Miscメンタルの影響とHPA軸
体調が悪かった頃、ホラー映画を見ただけでコルチゾール不足のような状態になっていたことがあって、精神面からもヒントが得られないかと思い「低コルチゾール血症をきたすストレス関連疾患とその鑑別」という資料を読んでみました。その内容を簡単にまとめてみます。
クッシング症候群や副腎皮質機能低下症のほかにも、コルチゾールの過剰・低下に関わる疾患として、非定型うつ病・慢性疲労症候群・線維筋痛症・慢性的なストレス状態・PTSDなどが挙げられていました。
その中でも、PTSDでみられる低コルチゾール血症は、症状の改善とともに回復するという報告があり、精神疾患に伴う低コルチゾール状態は、副腎皮質機能低下症とは別の機序で起きている可能性があると考えられているようです。
一方で、うつ病として治療されていた方にHPA軸の検査を行ったところ、低コルチゾール・高ACTHが明らかになり、精神科の投薬では改善しなかった身体症状が、補充療法によって改善したケースも報告されています。
また、ストレスなどをきっかけに症状が顕在化する「潜在性副腎皮質機能低下症」のようなケースでは、炎症やストレスといった原因が落ち着くことで、状態が改善していく可能性も示されています。
この研究では、疲労を主訴に心療内科を受診した患者のHPA軸を調べたところ、約5人に1人に視床下部性の副腎皮質機能低下症の可能性が示されました。ただし、その背景には過去のステロイド使用歴が有意に多く、薬剤との関連も示唆されています。
また、食後症候群を伴う疲労患者では、精神的な要因に加えて、喘息やアレルギー疾患、自己免疫性甲状腺疾患などを併発しているケースも多く、その半数にステロイド使用歴があったとされています。

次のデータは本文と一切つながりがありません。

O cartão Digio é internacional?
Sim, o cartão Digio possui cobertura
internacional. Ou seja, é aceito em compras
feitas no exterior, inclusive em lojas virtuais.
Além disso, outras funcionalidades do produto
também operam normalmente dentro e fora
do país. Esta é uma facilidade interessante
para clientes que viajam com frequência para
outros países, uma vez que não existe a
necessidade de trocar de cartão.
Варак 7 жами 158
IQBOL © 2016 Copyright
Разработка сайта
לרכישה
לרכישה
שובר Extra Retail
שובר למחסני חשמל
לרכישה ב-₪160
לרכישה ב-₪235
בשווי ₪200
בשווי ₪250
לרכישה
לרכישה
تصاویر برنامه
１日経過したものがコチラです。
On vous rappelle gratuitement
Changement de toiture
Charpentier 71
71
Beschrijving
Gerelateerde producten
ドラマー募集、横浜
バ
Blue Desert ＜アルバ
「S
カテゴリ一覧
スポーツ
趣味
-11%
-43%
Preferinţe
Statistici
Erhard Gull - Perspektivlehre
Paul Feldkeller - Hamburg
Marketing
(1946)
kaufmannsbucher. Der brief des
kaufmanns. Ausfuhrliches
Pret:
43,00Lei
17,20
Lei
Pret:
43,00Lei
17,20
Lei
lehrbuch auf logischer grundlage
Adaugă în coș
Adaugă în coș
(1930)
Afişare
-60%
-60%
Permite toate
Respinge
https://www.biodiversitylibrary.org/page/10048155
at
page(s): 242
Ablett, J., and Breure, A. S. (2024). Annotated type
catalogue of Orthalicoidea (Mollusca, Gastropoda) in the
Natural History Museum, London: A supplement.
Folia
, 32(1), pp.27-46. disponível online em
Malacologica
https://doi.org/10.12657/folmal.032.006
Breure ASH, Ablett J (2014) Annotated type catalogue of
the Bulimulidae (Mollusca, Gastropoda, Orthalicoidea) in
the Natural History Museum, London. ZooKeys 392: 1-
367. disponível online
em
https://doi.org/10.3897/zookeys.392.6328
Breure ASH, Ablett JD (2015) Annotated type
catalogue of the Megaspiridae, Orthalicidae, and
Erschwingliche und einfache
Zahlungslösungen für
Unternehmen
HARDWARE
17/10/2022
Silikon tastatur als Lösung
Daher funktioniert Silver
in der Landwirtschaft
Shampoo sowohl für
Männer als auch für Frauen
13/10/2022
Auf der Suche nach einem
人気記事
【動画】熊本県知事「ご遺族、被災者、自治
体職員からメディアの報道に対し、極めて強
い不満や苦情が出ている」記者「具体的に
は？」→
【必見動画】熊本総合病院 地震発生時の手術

こうしたケースでは、一般的な副腎皮質機能低下症の診断アルゴリズムだけでは見逃されてしまうこともある一方で、ITTでは全例が低値を示しており、中枢性副腎皮質機能低下症と診断された12名のうち、補充療法を行った9名は体調が改善し、職場や学校へ復帰できたと報告されています。その中には、その後に減量や中止が可能になったケースも含まれていました。
医原性の中枢性副腎皮質機能低下症は、ステロイドだけでなく、最近では医療用オピオイド鎮痛薬も原因となり得ることが報告されており(Husebyeの治療推奨事項にも記載)、ストレスもHPA軸に強く影響する要因とされています。
ストレスが長期間続くことでHPA軸そのものが疲弊する可能性がある一方で、ストレス要因が取り除かれることで、機能が回復していくケースもあるとされています。
さらに、筋痛性脳脊髄炎・慢性疲労症候群(ME/CFS)も低コルチゾール血症を示す代表的な疾患とされており、その中に副腎皮質機能低下症が含まれている可能性も否定できないと考えられています。
また、ウイルス感染後の影響として、2002〜2003年のSARSの生存者61名のうち約40%に低コルチゾール血症がみられ、その多くがACTH低値を伴う視床下部性の副腎皮質機能低下症と考えられていましたが、半年ごとのACTH負荷試験でHPA軸が徐々に回復していくことも確認されています。
こうした背景から、コロナ後遺症においても同様の機序が関与している可能性があり、現在も研究が進められているようです。
出典
教育講演 低コルチゾール血症をきたすストレス関連疾患とその鑑別
https://www.jstage.jst.go.jp/article/jjpm/63/5/63_63.5_409/_pdf
読んでくださった方が、自分なりの工夫を見つけるヒントになればうれしいです。
医療に関する判断を行う際は、必ず医師にご相談ください。